Hampton Thomas G, Amende Ivo
Mouse Specifics, Inc., Boston, Massachusetts, USA.
J Mot Behav. 2010 Jan-Feb;42(1):1-4. doi: 10.1080/00222890903272025.
Guillot, Asress, Richardson, Glass, and Miller (2008) recently reported that treadmill gait analysis does not detect motor deficits in animal models of Parkinson's disease (PD) or amyotrophic lateral sclerosis (ALS). The authors studied aged C57BL/6J mice administered the neurotoxin 1-methyl 4-phenyl 1-, 2-, 3-, 6-tetrahydropyridine to model PD, and a small number of presymptomatic superoxide dismutase 1 G93A mice to study ALS. Several key issues merit discussion to put their observations in perspective. An increasing number of research groups are applying treadmill gait analysis to their rodent models of numerous movement disorders. The conclusions Guillot et al. drew undermine the potential importance of the paradigm of treadmill gait analysis for understanding and treating PD and ALS.

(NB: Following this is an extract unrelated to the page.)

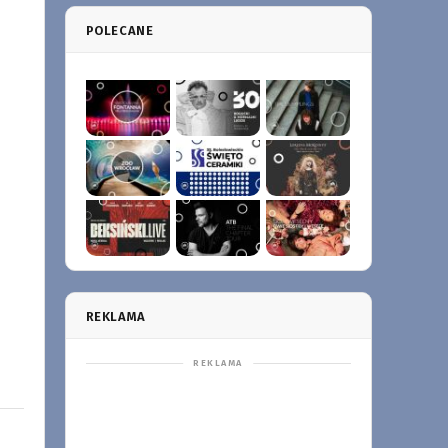
POLECANE
REKLAMA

吉约、阿斯雷斯、理查森、格拉斯和米勒(2008年)最近报告称,跑步机步态分析无法检测出帕金森病(PD)或肌萎缩侧索硬化症(ALS)动物模型中的运动缺陷。作者研究了给予神经毒素1-甲基-4-苯基-1,2,3,6-四氢吡啶以模拟帕金森病的老年C57BL/6J小鼠,以及少量用于研究肌萎缩侧索硬化症的症状前超氧化物歧化酶1 G93A小鼠。有几个关键问题值得讨论,以便正确看待他们的观察结果。越来越多的研究小组正在将跑步机步态分析应用于他们众多运动障碍的啮齿动物模型。吉约等人得出的结论削弱了跑步机步态分析范式对于理解和治疗帕金森病和肌萎缩侧索硬化症的潜在重要性。